Fans of the e-commerce industry should line up for this stock
If you’re like me, and are a big fan of the rapidly growing e-commerce industry, then you should consider an investment in Goodfood Market (TSX:FOOD). It is an online grocery and meal kit company. It’s estimated that Goodfood currently holds 45% of the Canadian meal kit industry. Considering the fact that Goodfood remains a small company in its high-growth phase, that market share is very impressive.
Over the past few years, Goodfood has done an excellent job of growing its revenue. In 2017, the company reported $20 million in revenue. This year, Goodfood’s revenue totaled $379 million. That represents a compound annual growth rate of 108%. Despite these massive improvements in revenue, Goodfood stock has fallen significantly this year. As of this writing, Goodfood stock trades more than 63% lower than its price at the start of the year. For about $4, you can start building a position in a top e-commerce stock.
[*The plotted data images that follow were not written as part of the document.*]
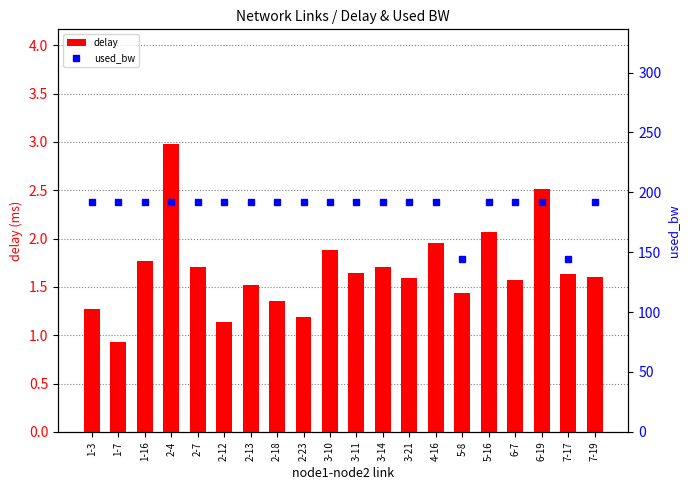

List the series in order of their overall mean, lowest first.

delay, used_bw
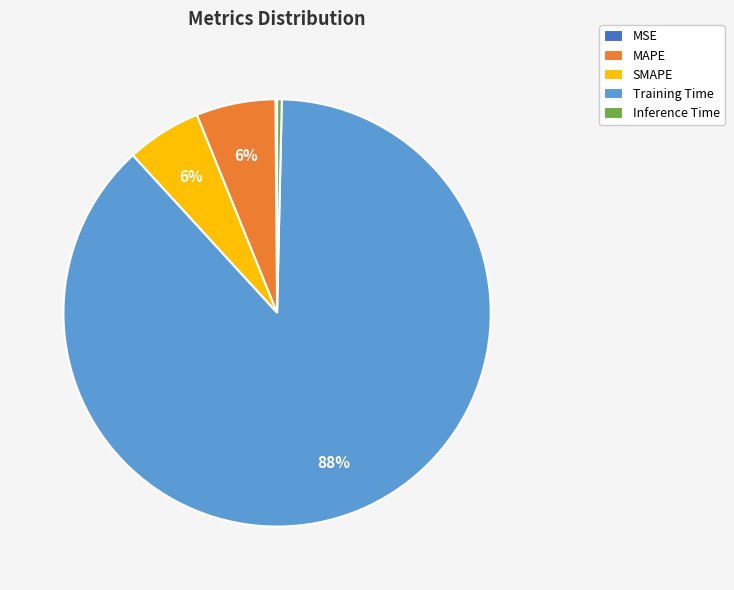

To the nearest percent, what percentage of the pie is MAPE?

6%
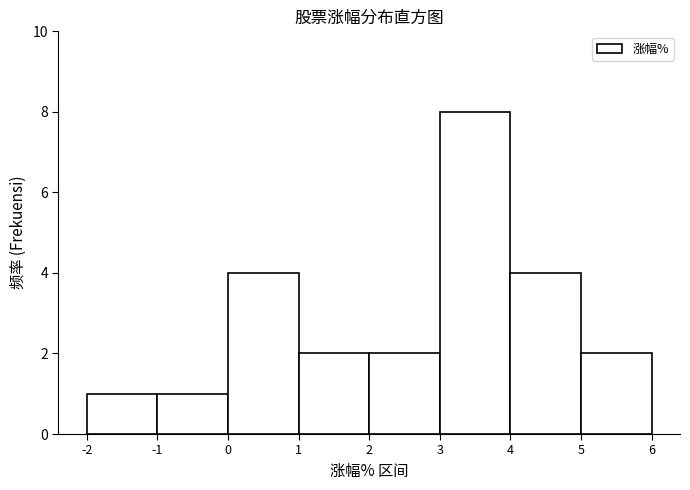

Reading left to right, list every bar in this chart as the range it spans on the x-axis followed by its height. The values are not printed on the chart, so give them approximately, as read against the axis.

-2 to -1: 1
-1 to 0: 1
0 to 1: 4
1 to 2: 2
2 to 3: 2
3 to 4: 8
4 to 5: 4
5 to 6: 2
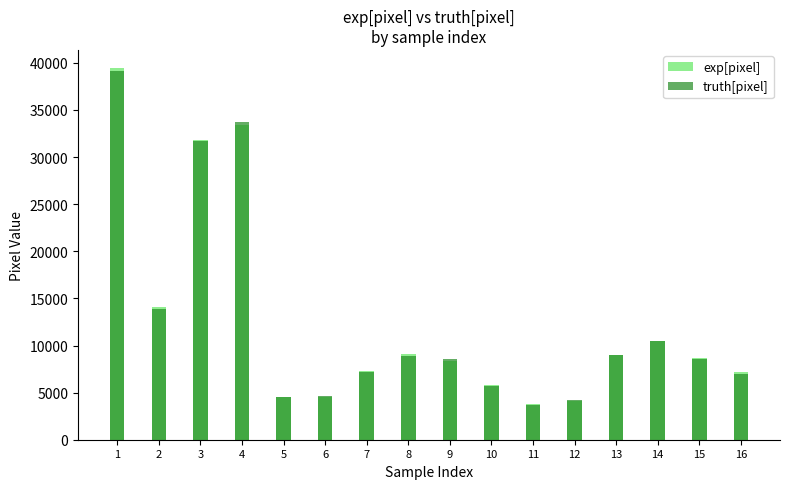

Between 12 and 13, which series saw the biggest shift?

exp[pixel]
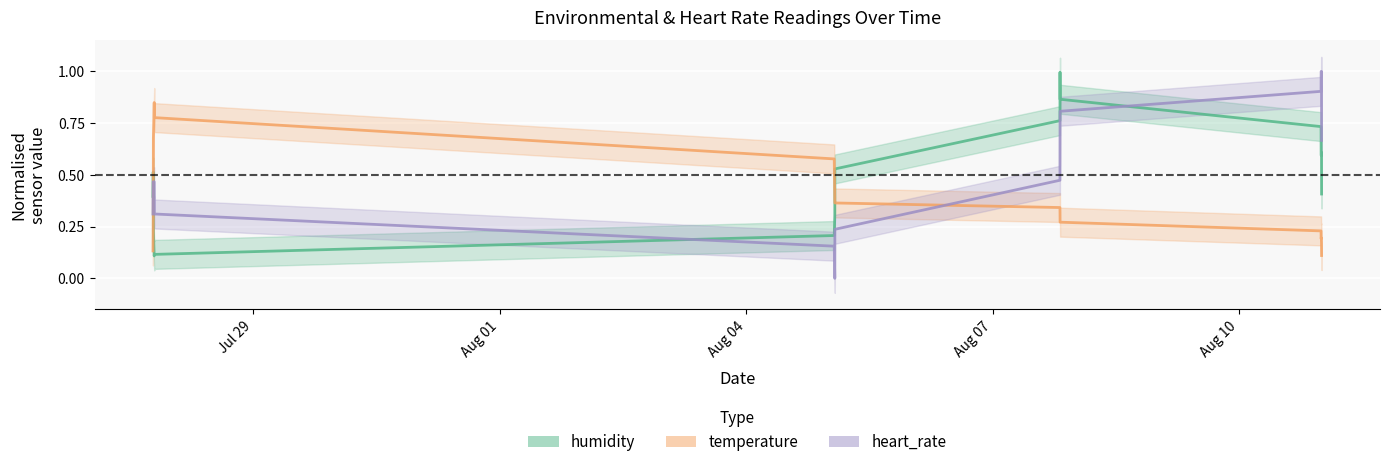

Reading right to left, list all the values displayed in this chart.

humidity: 0.4	0.6	0.6	0.6	0.6	0.6	0.6	0.7	0.9	1.0	0.8	0.5	0.3	0.2	0.1	0.1	0.2	0.4	0.5	0.4
temperature: 0.1	0.2	0.2	0.2	0.2	0.2	0.2	0.2	0.3	0.3	0.3	0.4	0.4	0.6	0.8	0.8	0.7	0.5	0.3	0.1
heart_rate: 0.7	1.0	1.0	1.0	1.0	1.0	1.0	0.9	0.8	0.7	0.5	0.2	0.0	0.2	0.3	0.5	0.5	0.5	0.5	0.3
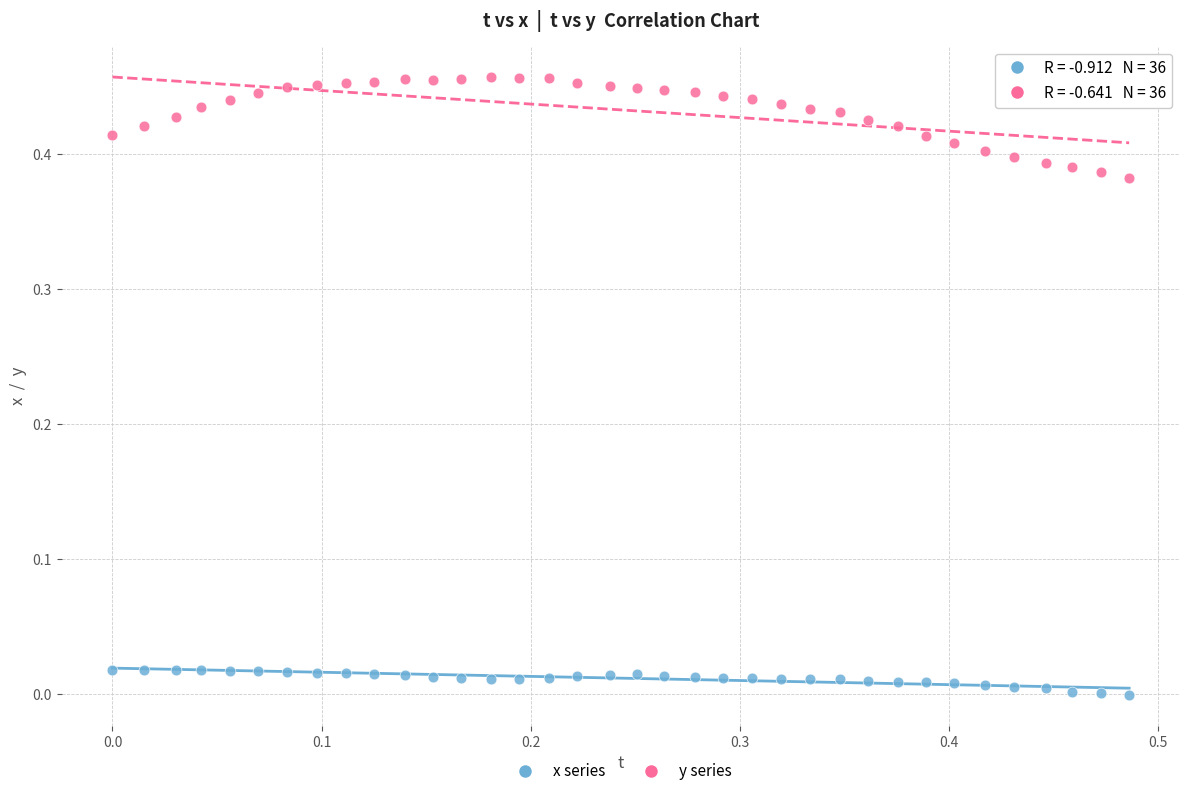

Which series reaches the minimum Y coordinate?

x series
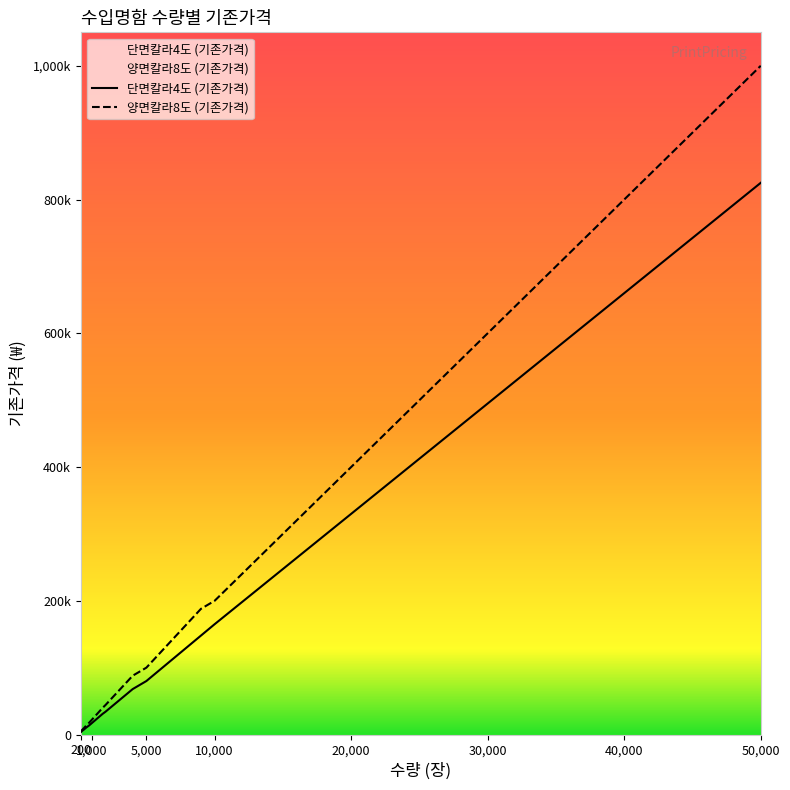

Does the chart display data point markers on the line(s)?

No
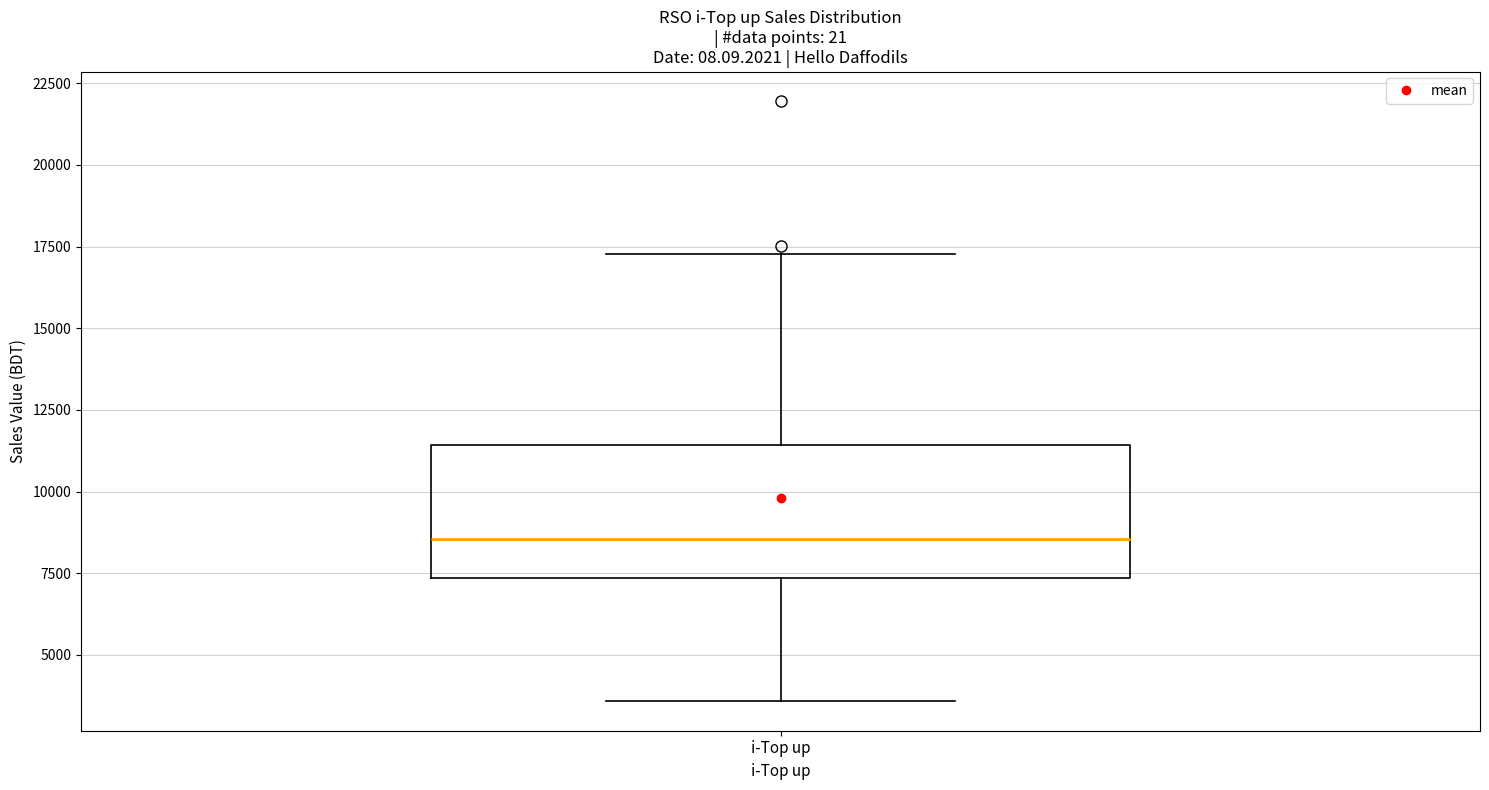

Transcribe this box plot: give where the median line is, the range the box spans, and where the two whiskers end, as read against the y-axis. The values are not printed on the chart, so give them approximately, as read against the axis.

median 8500, box 7500 to 11500, whiskers 3500 to 17500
The telehealth industry is growing
Another strong area of growth lies within the telehealth industry. It’s expected that the global telehealth industry will grow at a CAGR of 32.1% from 2021 to 2028. If that happens, then the companies leading the industry could see massive growth. In Canada, WELL Health Technologies (TSX:WELL) remains a leading player within this industry. WELL Health operates 77 primary health clinics, offers 36 apps on its apps.health platform, and supports more than 2,800 clinics on its EMR network.
Prior to its expansion into the United States, I was a bit hesitant about WELL Health stock. However, last year, the company began a series of acquisitions, which enabled it to penetrate the massive American healthcare industry. If WELL Health can continue to expand into other countries, then WELL Health stock could exhibit tremendous growth over the next decade. This is a riskier investment, but if everything goes well, investors could be looking at a homerun stock.
This stock is currently offering a massive discount
This final stock is a bit more expensive, but trades at a massive discount at the moment. For about $45, investors can begin building a position in Lightspeed (TSX:LSPD)(NYSE:LSPD). The company provides POS and other retail-related services to small- and medium-sized businesses. In 2020, Lightspeed was one of the biggest winners on the TSX, gaining more than 1,200% after hitting its lowest point during the 2020 market crash.
This current discount on Lightspeed stock may be attributed to a short report by Spruce Point Capital Management. In that report, the short-seller made many claims, suggesting that Lightspeed’s business is not as strong as it is leading investors to believe. In response, Lightspeed claimed that short report contained many inaccuracies and pointed out that Spruce Point disclosed that it was set to profit if Lightspeed stock were to decline in value as a result of the short report.
I find myself on the side on Lightspeed in this situation. I believe the company is as strong as the numbers show. This is a top growth stock in the retail space.